Let’s say I wanted to start an open source project that I hope/expect to have many people submit patches and whatnot. Is it viable to take a strict TDD approach? Can/should I expect/trust collaborators to write quality tests whenever they submit a patch?
One thing I’ve been thinking about is writing test suites for individual bug reports and feature requests and requiring that all patches/pull requests make the tests pass, but at that point it seems like it would be better just to write the feature/bugfix myself.
As far as I can tell, most of the major open source projects that use TDD (or at least write tests) seem to be mostly written purely by an individual or team, where it’s easy to enforce practices such as TDD.
5
You can’t really enforce a TDD (test first) approach on an open source project where patches can be submitted by the general public.

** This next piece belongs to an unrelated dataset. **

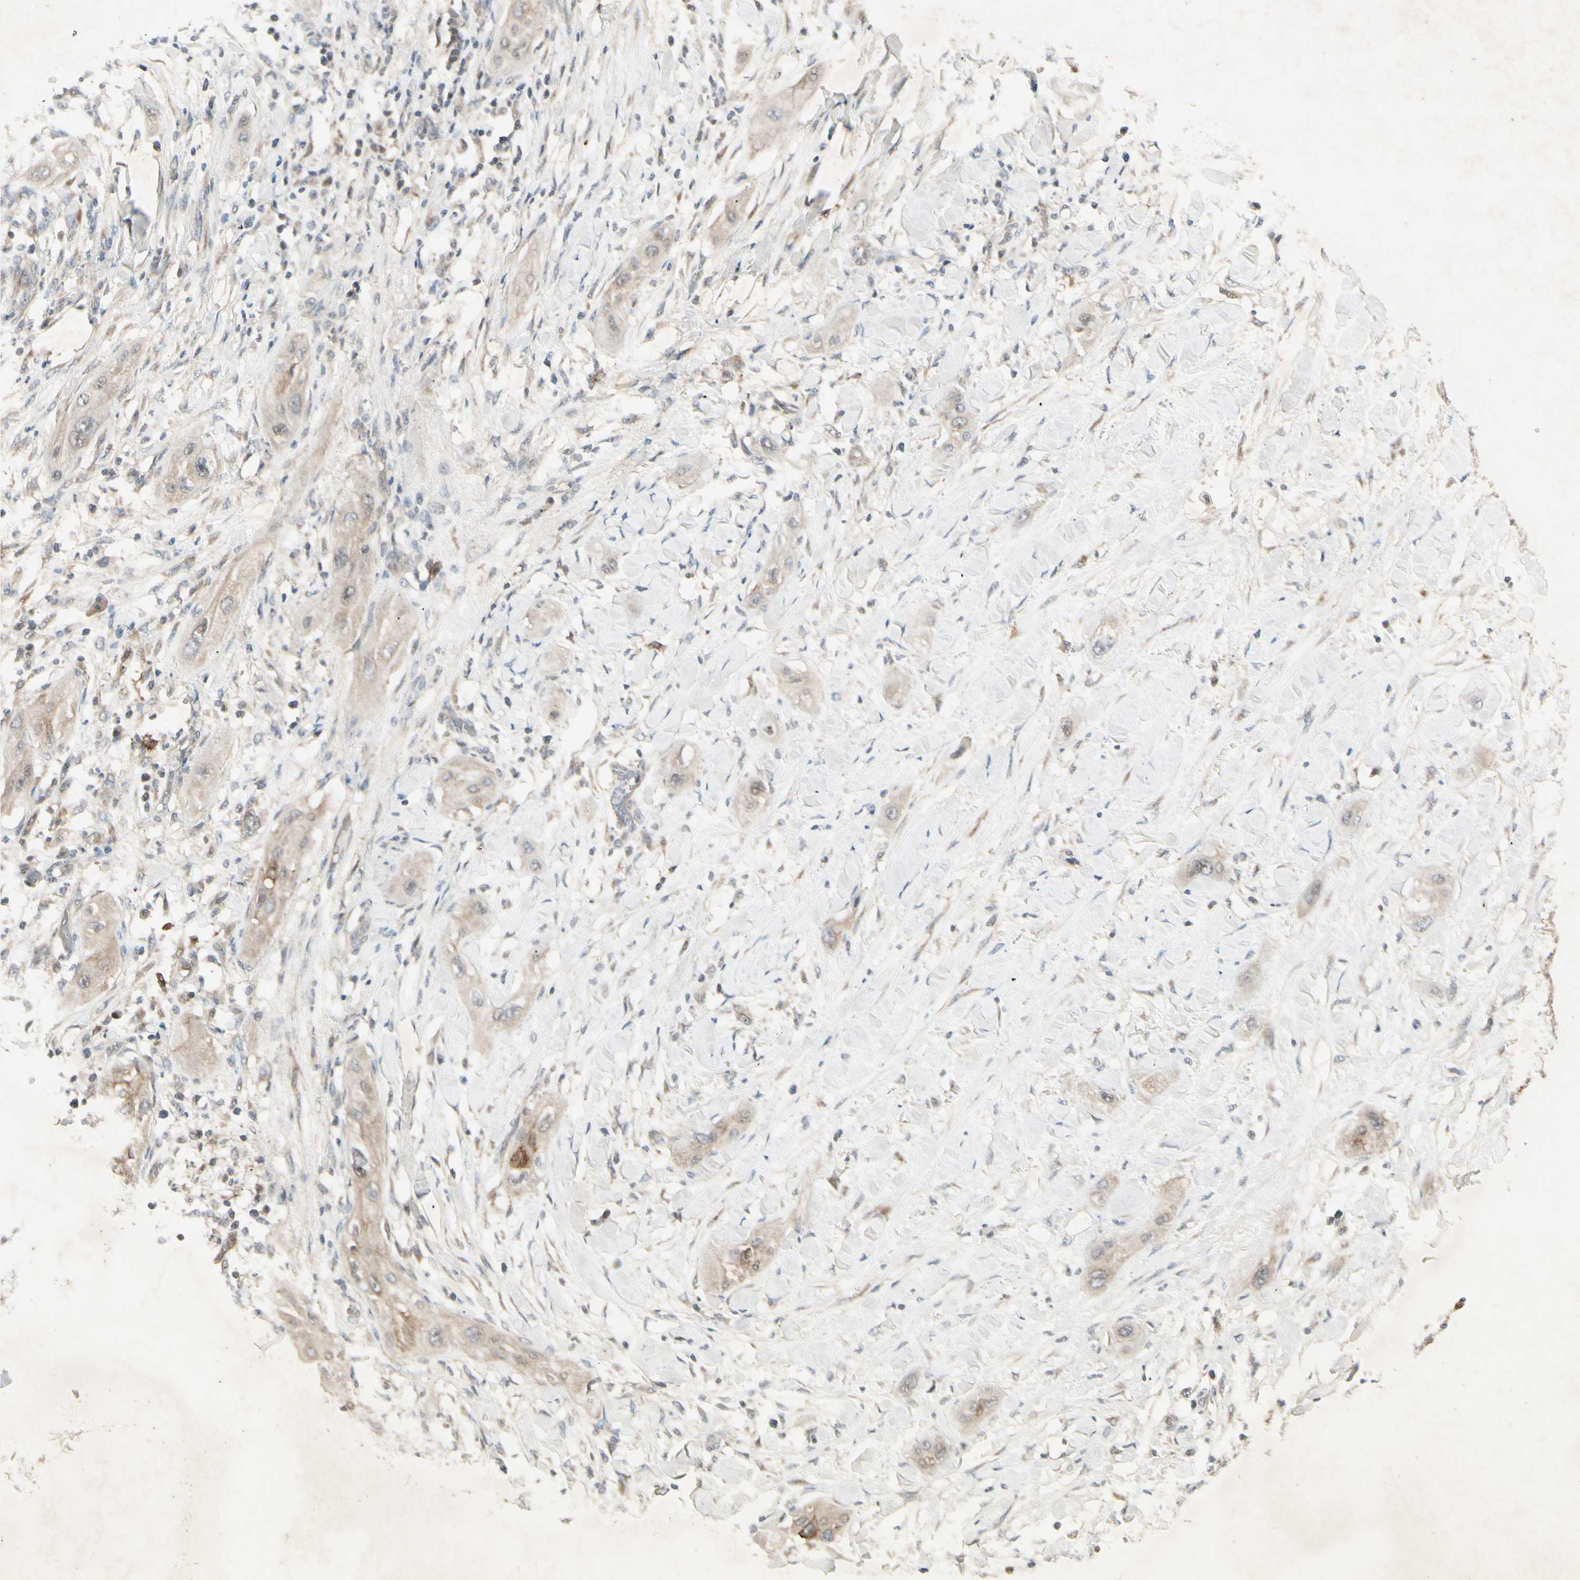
{"staining": {"intensity": "weak", "quantity": "<25%", "location": "cytoplasmic/membranous"}, "tissue": "lung cancer", "cell_type": "Tumor cells", "image_type": "cancer", "snomed": [{"axis": "morphology", "description": "Squamous cell carcinoma, NOS"}, {"axis": "topography", "description": "Lung"}], "caption": "Immunohistochemical staining of lung cancer (squamous cell carcinoma) displays no significant positivity in tumor cells.", "gene": "FHDC1", "patient": {"sex": "female", "age": 47}}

What you can enforce is that all patches must have a set of test cases for the fixes included in the patch and that those test cases, as well as all the existing test cases, must pass. You can enforce this by only giving commit rights to a few trusted developers who are known to use and agree to the policies of the project and by publicly stating that submissions/pull-requests will only be incorporated if they come with passing test cases (with sufficient coverage).

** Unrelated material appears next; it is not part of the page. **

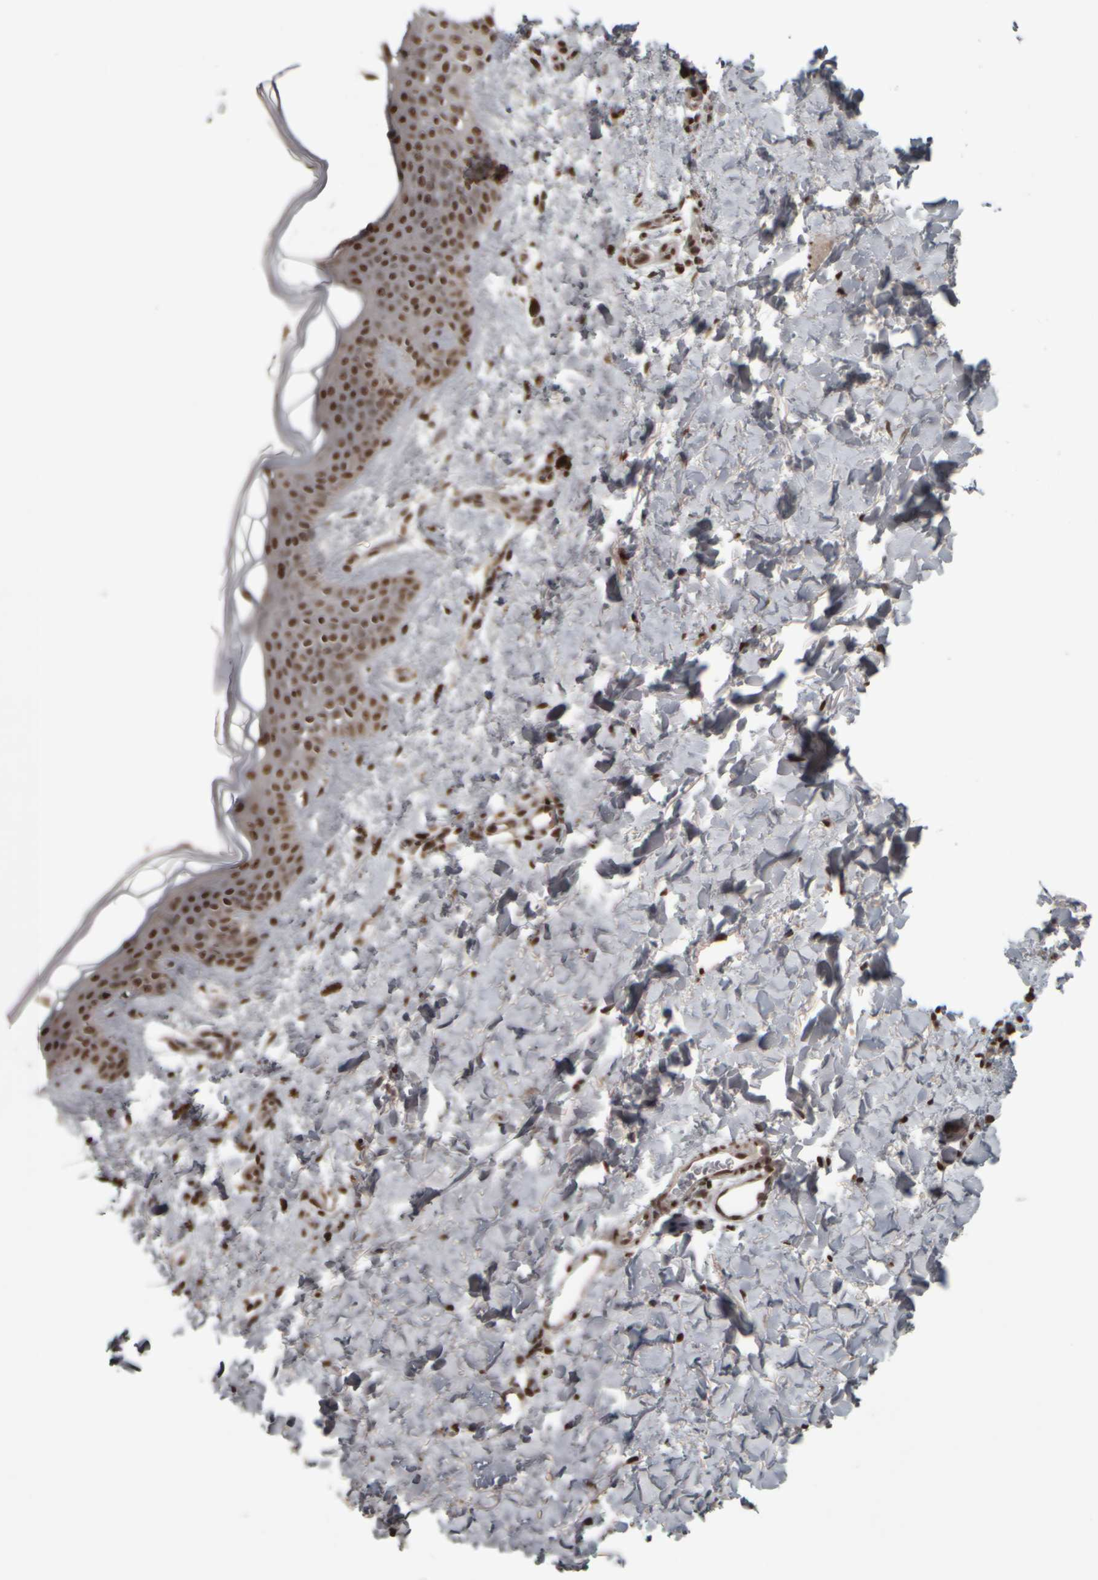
{"staining": {"intensity": "strong", "quantity": ">75%", "location": "nuclear"}, "tissue": "skin", "cell_type": "Fibroblasts", "image_type": "normal", "snomed": [{"axis": "morphology", "description": "Normal tissue, NOS"}, {"axis": "topography", "description": "Skin"}], "caption": "Immunohistochemical staining of unremarkable skin demonstrates >75% levels of strong nuclear protein staining in approximately >75% of fibroblasts. Immunohistochemistry stains the protein of interest in brown and the nuclei are stained blue.", "gene": "ZFHX4", "patient": {"sex": "female", "age": 46}}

This doesn’t ensure that the test is written first, but it does ensure that the test is written.
4
You could ask people to submit test-only patches before they’re allowed to work on the code; this would provide an additional opportunity to review the planned design before the code itself is written.
In practice, this may kill any enthusiasm people have for contributing to the project–or it might kindle a fire in those who agree with your methodology.
Reviewers would have to be very good about turning around the design reviews quickly, however, so as not to stall out development.